第8話 ハイキング
「よっしゃー! みんなアゲてるかー!」
『うぇーい!』
「来栖、うるさい……」
「まぁまぁ涼くん。最初の行事だし許してあげようよ」
学校に集合した我々高1学年は、一斉に盛り上がっていた。ハイキングに浮かれるのも気持ちはわかるが、そんなに声出さなくても聞こえるって。
「涼くんもはしゃぐときははしゃぐでしょ?」
「少なくとも朝っぱらから声出すほど元気はないな。それに……」
「うぇーい! 涼ちゃんテンション低いぞ!」
そう言って来栖は首に腕を巻きつけて来た。こいつ調子乗ると酔っ払いみたいになるからな。

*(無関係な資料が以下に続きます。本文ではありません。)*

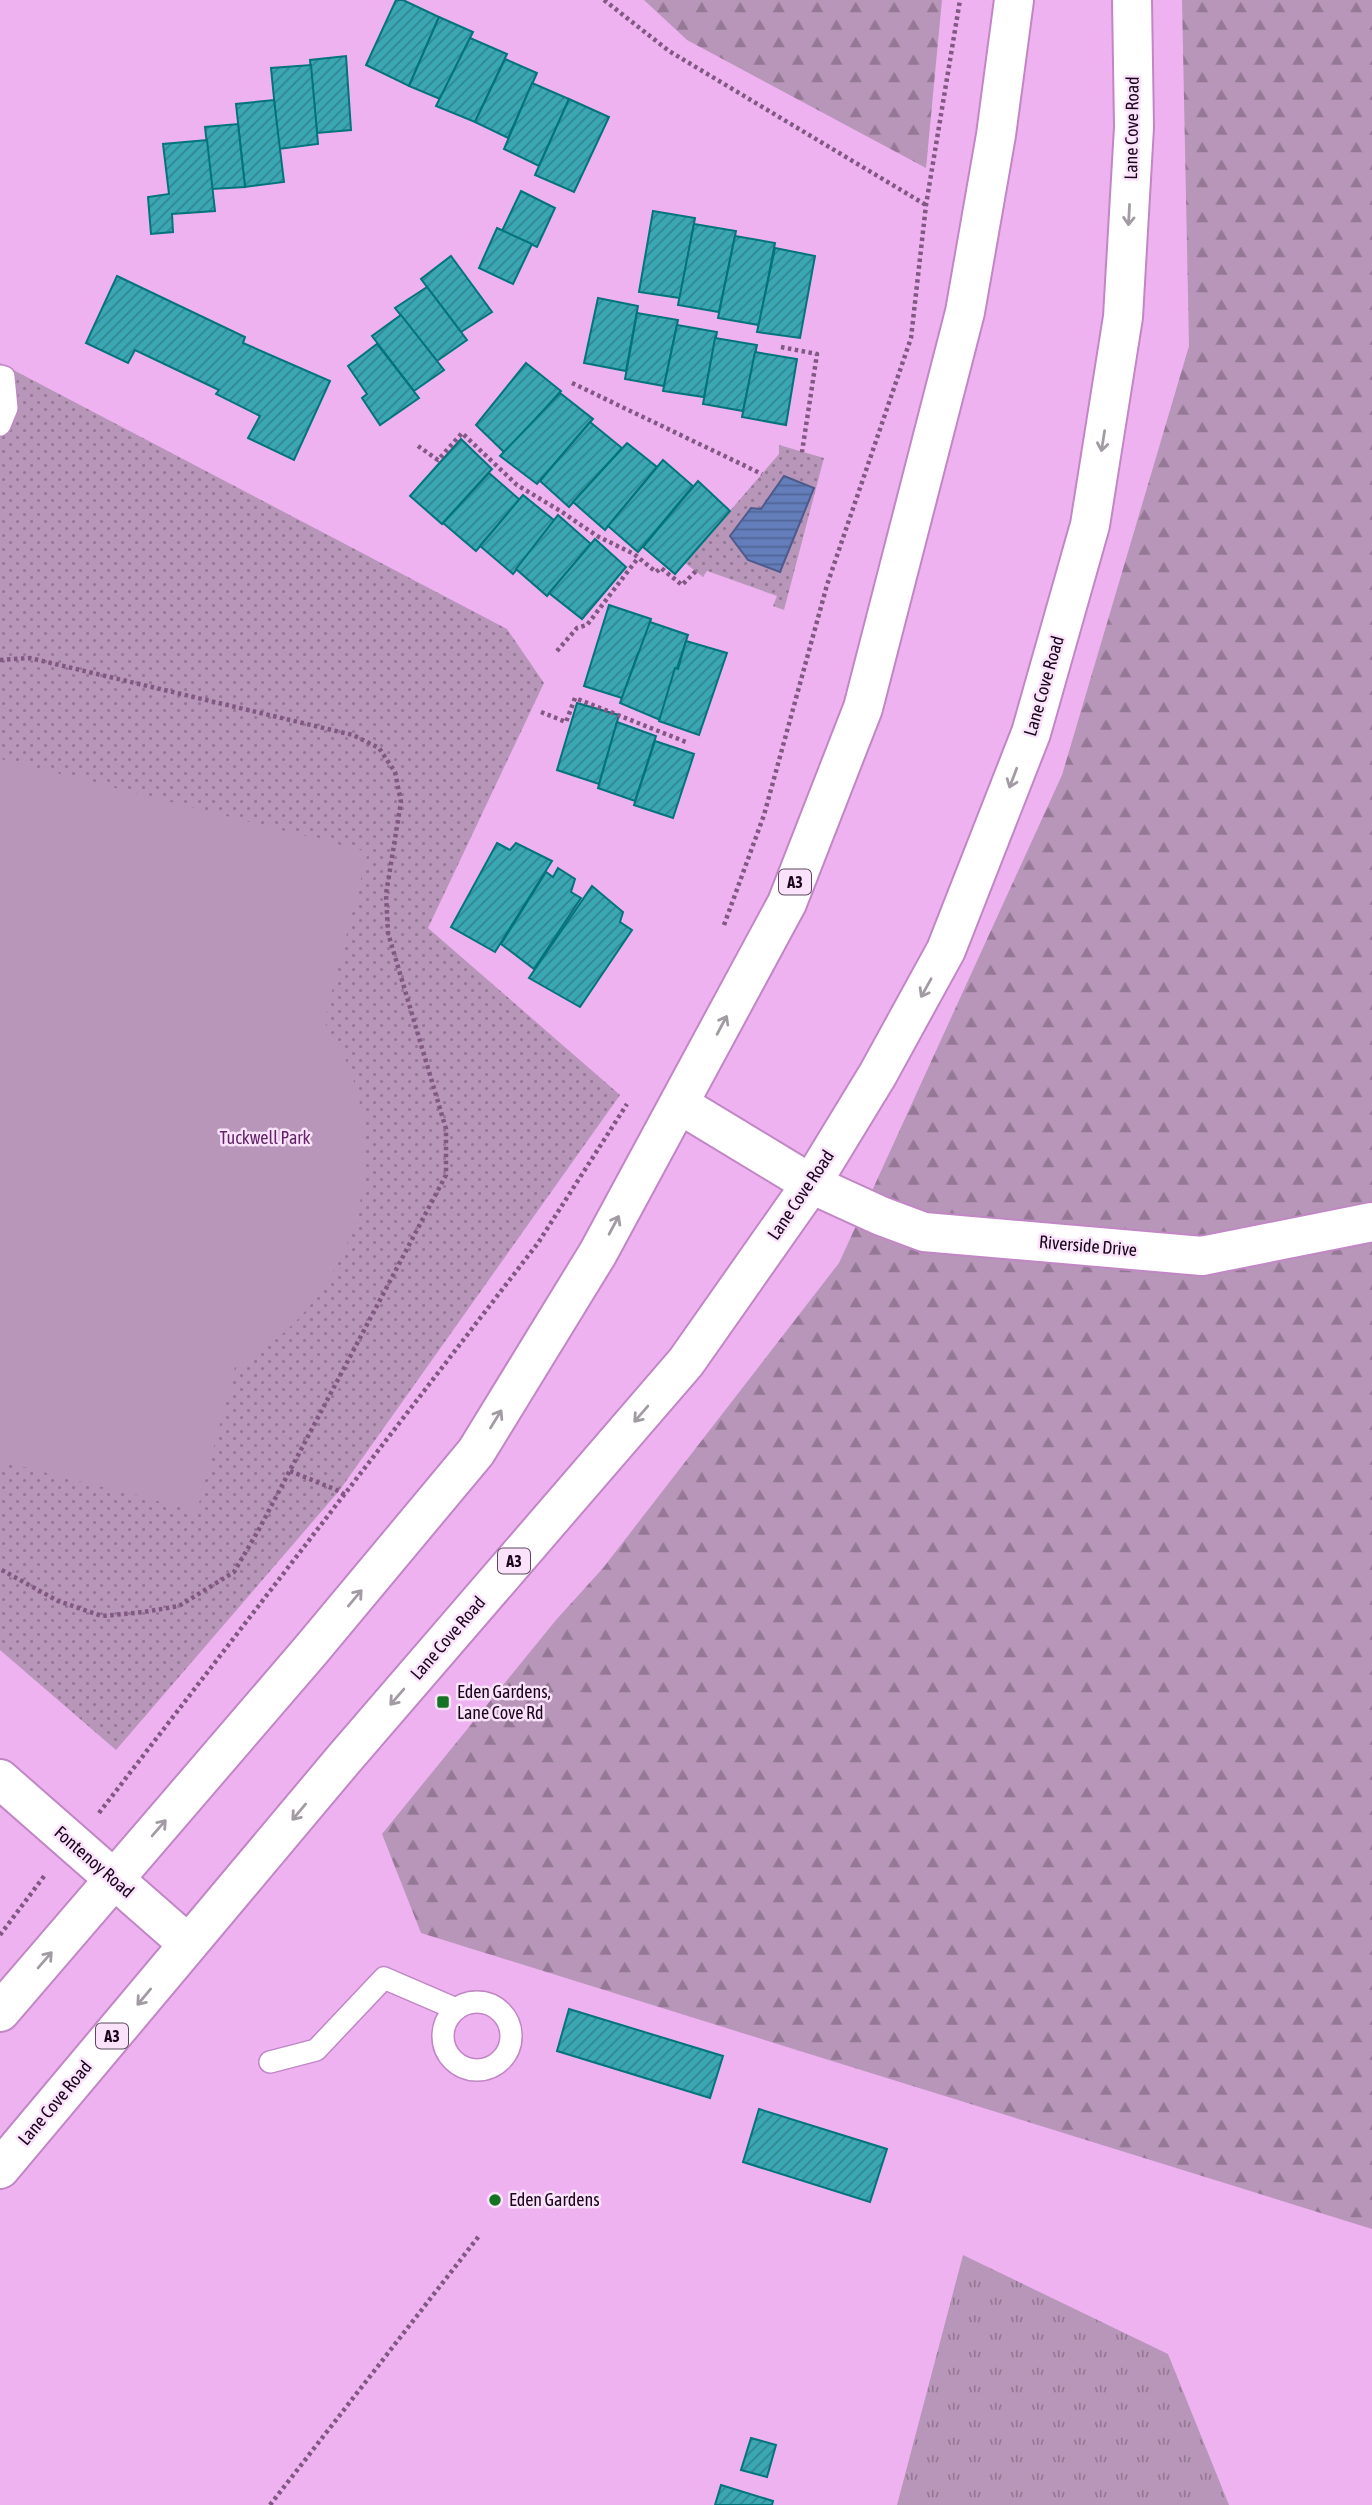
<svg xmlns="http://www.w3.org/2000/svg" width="1372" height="2505" viewBox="0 0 1372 2505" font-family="'Asap Condensed',sans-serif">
<defs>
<pattern id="grass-tufts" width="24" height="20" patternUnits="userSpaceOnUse" patternTransform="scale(1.75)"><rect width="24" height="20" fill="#b896b9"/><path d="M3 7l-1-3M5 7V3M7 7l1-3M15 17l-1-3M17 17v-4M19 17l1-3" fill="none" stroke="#957896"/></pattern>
<pattern id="forest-firs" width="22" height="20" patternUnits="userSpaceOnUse" patternTransform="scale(1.75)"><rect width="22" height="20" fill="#b896b9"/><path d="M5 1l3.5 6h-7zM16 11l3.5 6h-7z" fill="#957896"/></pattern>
<pattern id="park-dots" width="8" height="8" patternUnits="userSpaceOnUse" patternTransform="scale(1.75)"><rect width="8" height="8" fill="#b896b9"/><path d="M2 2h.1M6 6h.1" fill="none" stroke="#957896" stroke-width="1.8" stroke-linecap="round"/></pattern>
<pattern id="water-rules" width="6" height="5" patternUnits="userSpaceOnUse" patternTransform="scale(1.75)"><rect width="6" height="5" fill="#637ebb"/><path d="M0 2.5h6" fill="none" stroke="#516597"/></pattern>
<pattern id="building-hatch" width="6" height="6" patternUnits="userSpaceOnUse" patternTransform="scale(1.75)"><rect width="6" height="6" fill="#3aa7b3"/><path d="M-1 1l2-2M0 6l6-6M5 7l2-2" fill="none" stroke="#308691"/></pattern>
</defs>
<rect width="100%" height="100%" fill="#eeb2f1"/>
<path fill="url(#grass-tufts)" d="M963,2255L1168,2354L1229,2505H897Z"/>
<g fill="url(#forest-firs)">
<path d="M644,0H942L926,168L687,40Z"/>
<path d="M1182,0H1372V2229L421,1933L382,1834L556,1620L603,1568L839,1263L1062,775L1189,346Z"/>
</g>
<g fill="url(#park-dots)">
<path d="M0,363L507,629L544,683L428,928L620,1095L339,1491L116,1750L0,1650Z"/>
<path d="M779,445L824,458L784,610L773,606L777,596L707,571L703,577L685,563L779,454Z"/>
</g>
<path fill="#b896b9" d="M1,759L368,852L324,1022C407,1141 359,1301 235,1367L197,1511L0,1461Z"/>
<path fill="url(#water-rules)" stroke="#4d5a8b" stroke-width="2" d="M784,476L814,488L780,572L748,560L730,536L751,508L761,509Z"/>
<g fill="url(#building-hatch)" stroke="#04737c" stroke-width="2">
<path d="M396,0H403L439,17L409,86L366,65Z"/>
<path d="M439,17L473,32L440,99L409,86Z"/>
<path d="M470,38L507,54L475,122L436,106Z"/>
<path d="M346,56L351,130L317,133L310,60Z"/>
<path d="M505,59L537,73L508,138L475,122Z"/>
<path d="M311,65L318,144L279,149L271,68Z"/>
<path d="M532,83L569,99L539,166L504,149Z"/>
<path d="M569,99L609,117L574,192L535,175Z"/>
<path d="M274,100L284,182L245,187L236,104Z"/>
<path d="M238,124L245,187L212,189L205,127Z"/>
<path d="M207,140L215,211L172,214L173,232L151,234L148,197L169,194L163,144Z"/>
<path d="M521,191L555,208L537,247L502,231Z"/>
<path d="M653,211L695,218L680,298L639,292Z"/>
<path d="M694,224L736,231L719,312L678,305Z"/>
<path d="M497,228L532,244L513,284L479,268Z"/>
<path d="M735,236L775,243L759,325L718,318Z"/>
<path d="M775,248L815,256L800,338L757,332Z"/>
<path d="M451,256L492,312L461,332L421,279Z"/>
<path d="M117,276L245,337L243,343L330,381L294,460L248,438L260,416L216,394L219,390L135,350L128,363L86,343Z"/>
<path d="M427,287L467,340L437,361L395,308Z"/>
<path d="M598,298L638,306L626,371L584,363Z"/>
<path d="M637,313L678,320L664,386L625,379Z"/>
<path d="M401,315L444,370L414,391L372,336Z"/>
<path d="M677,325L717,332L704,397L663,391Z"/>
<path d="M715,338L757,345L743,411L703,404Z"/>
<path d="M377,344L419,398L380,425L362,398L367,394L348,366Z"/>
<path d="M755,352L797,359L786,425L742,417Z"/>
<path d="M526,363L561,391L505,453L476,425Z"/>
<path d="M560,393L593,419L537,484L500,456Z"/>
<path d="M590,422L622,448L569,507L540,481Z"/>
<path d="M461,439L492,469L442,524L410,496Z"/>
<path d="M627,443L657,467L605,530L573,502Z"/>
<path d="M663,460L693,486L638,552L608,526Z"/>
<path d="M489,473L520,500L476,551L443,523Z"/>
<path d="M698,481L730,511L675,574L643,547Z"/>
<path d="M523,495L555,521L513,574L480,546Z"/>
<path d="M558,515L591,544L547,596L516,569Z"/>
<path d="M595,539L626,567L582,619L549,593Z"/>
<path d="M609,605L651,619L642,650L638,653L622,698L584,686Z"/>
<path d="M650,622L688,635L660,720L620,703Z"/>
<path d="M686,641L727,653L699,735L659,721L675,668L678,669Z"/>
<path d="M577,703L619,715L599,784L557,770Z"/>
<path d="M617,722L656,736L635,801L598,788Z"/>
<path d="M655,741L694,754L673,818L634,805Z"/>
<path d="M497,843L510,850L516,843L552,861L495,952L451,927Z"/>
<path d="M558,868L575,879L571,892L581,898L534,969L501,944L546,872L553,877Z"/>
<path d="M592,886L623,912L620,922L632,930L580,1007L529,978Z"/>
<path d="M569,2009L723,2056L710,2098L557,2051Z"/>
<path d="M759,2109L887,2149L870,2202L743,2162Z"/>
<path d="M751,2438L776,2445L767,2477L741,2470Z"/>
<path d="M721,2485L773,2501L772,2505H715Z"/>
</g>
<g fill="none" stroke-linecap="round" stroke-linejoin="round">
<defs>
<g id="service">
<path d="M0,376L4,377L7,408L0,425"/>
<circle cx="477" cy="2036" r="34"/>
<path d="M270,2062L316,2050L384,1978L456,2009"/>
</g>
<g id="minor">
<path d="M811,1184L881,1216L924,1232L1202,1256L1372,1222"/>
<path d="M0,1779L188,1944"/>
</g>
<g id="trunk">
<path d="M679,1104L811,1184"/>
<path d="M0,2012L311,1650L476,1452L598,1253L787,903L863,708L965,312L996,135L1014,0"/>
<path d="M0,2169L343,1760L686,1362L811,1184L878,1074L946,950L1031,733L1090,525L1123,317L1134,127L1132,0"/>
</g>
</defs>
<use href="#service" stroke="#c087c4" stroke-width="24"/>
<use href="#minor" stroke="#c087c4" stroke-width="42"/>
<use href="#trunk" stroke="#c087c4" stroke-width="42"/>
<g stroke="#805882" stroke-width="4.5" stroke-dasharray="3.5 3.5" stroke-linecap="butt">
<path d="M604,0L669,51L926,205"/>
<path d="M781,347L817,354L802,452"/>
<path d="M572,383L762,474"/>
<path d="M418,446L438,460L462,433L517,485L562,512L597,536L634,554L656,572L661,568L682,585L696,571"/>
<path d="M557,651L577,628L587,625L638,558"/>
<path d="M0,660L30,658L353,735L379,748L395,772L401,802L386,894L388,933L446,1129V1175L258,1531L234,1572L179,1606L144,1612L102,1616L58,1601L0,1569"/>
<path d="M541,712L566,722L575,698L686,742"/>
<path d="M724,925L764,815L827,585L911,338L926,205L960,0"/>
<path d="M290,1471L339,1491L345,1495"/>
<path d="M99,1813L538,1243L627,1104"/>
<path d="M0,1935L45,1875"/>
<path d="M270,2505L479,2236"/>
</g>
<use href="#service" stroke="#fff" stroke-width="21"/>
<use href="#minor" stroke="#fff" stroke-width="38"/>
<use href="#trunk" stroke="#fff" stroke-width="38"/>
</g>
<defs><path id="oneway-shaft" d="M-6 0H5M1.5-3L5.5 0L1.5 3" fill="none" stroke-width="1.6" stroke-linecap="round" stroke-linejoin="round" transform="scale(1.75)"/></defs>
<g stroke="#a39ba4">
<use href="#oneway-shaft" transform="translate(1129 215) rotate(93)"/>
<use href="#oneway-shaft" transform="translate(1103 441) rotate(99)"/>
<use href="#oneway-shaft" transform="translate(1013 778) rotate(111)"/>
<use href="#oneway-shaft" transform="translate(926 988) rotate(119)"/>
<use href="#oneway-shaft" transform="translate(722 1025) rotate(-62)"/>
<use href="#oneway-shaft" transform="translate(614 1225) rotate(-62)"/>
<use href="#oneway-shaft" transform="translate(641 1414) rotate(131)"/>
<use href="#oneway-shaft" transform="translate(496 1419) rotate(-58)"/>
<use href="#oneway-shaft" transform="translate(355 1598) rotate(-50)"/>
<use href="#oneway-shaft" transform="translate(397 1697) rotate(131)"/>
<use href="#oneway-shaft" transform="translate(299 1812) rotate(130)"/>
<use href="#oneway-shaft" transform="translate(159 1828) rotate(-49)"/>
<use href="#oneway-shaft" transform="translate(45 1960) rotate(-49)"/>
<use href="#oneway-shaft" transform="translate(144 1997) rotate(130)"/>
</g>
<g fill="#137322" stroke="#fae2fb" stroke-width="2.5">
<rect x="436" y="1695" width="14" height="14" rx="3.5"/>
<circle cx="495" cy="2200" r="7"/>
</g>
<g text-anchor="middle" stroke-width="5" stroke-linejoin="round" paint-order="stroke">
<g fill="#fae2fb" stroke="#5d485f" stroke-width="2">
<rect x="779" y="869.5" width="32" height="25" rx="5"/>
<rect x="498" y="1548.5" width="32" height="25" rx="5"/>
<rect x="96" y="2023.5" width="32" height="25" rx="5"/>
</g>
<g font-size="16" font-weight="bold" fill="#1a061c">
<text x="795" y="888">A3</text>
<text x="514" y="1567">A3</text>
<text x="112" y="2042">A3</text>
</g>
<g font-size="18" fill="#1a061c" stroke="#fae2fb">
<text transform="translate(1132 128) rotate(-89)" y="6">Lane Cove Road</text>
<text transform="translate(1044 686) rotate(-74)" y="6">Lane Cove Road</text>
<text transform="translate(801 1195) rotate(-56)" y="6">Lane Cove Road</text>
<text transform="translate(1088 1246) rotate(5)" y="6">Riverside Drive</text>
<text transform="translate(448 1638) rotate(-49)" y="6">Lane Cove Road</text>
<text transform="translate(94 1862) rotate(41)" y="6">Fontenoy Road</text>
<text transform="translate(55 2103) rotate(-50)" y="6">Lane Cove Road</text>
</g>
<g font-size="18" fill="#632468" stroke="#fae2fb">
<text x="265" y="1144">Tuckwell Park</text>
</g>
<g font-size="18" fill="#1a061c" stroke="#fae2fb" text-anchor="start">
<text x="457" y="1698">Eden Gardens,<tspan x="457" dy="21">Lane Cove Rd</tspan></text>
<text x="509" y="2206">Eden Gardens</text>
</g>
</g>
</svg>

「こいつが酒飲んだみたいにだる絡みしてくるから嫌だ」
「お、お酒はダメだよ……?」
「涼ちゃんに菊原まで、酷い言われようだな! 飲んでないよ!」
まぁそんなこんなで、“ドキドキハイキング!”なるものが始まった。ちなみに、ハイキング自体は嫌いじゃないことは明言しておく。
『歩こう〜、歩こう〜。私は元気〜』
「お前ら小学生か!」
「涼くん落ち着いて? ね?」
近所迷惑か否かの微妙なラインで来栖を中心とするクラスメイトの一部が歌い始めた。班行動とはいえ、行き先は同じなので途中までは一緒なのだ。
「まぁこれくらい騒がしいのもたまにはいいでごわす」
「そうか?」
「涼ちゃんがそんなに不満なら大人しめな曲に変えるぜー!」
「歌自体がまずうるさいんだよ!」
『白い光の中に 山並みは萌えて〜』
「卒業式か!」
「なんだかんだ言って藤ヶ谷くんものりのりじゃない」
まぁテンション高いのが男子の特権みたいなものだからな。こんなテンションのまま、山の麓まで着いた。
***
「さて、ここからは危険な山道だ。慎重に行くぞ……」
「言うて600mだけどな」
「山の天気は変わりやすいって聞く。現に今雨雲が出て来ている。心してかかれ……」
「天気予報で曇りって言ってたでごわす」
「みんなして雰囲気壊すなよー!」
班別行動は、いくつかに分かれている山登りルートをそれぞれ登って山頂で合流すると言うもの。僕らは中級者向けのコースを選んだ。
「とにかく雲行きは怪しいけれど、とっとと登っちゃおう!」
5人で歩き始める。並び方は来栖と和泉の2人が前で僕、紅葉、山田の3人が後ろだ。
「ん」
来栖が山田を引っ張り前に連れて行く。それだと来栖と和泉が2人にならないじゃないか。僕は黙って山田を引き戻す。また来栖が引っ張る。僕が引き戻す。
「儂で遊ぶなぁぁぁ!」
「「あ、はい。すいません……」」
***
結局、2-1-2の並びで行くことに安定した。
「男子達は何をやってるんだろー」
「ほんとねー、ハハ」
「山田、なんか巻き込んでごめんな」
「今度何か奢るよ」
改めて巻き込んでしまった山田に対して罪悪感を覚えた僕と紅葉、そして何故か来栖と和泉も棒読み気味になる。
「これは先が思いやられるどすなぁ」
まだハイキングは始まったばかり。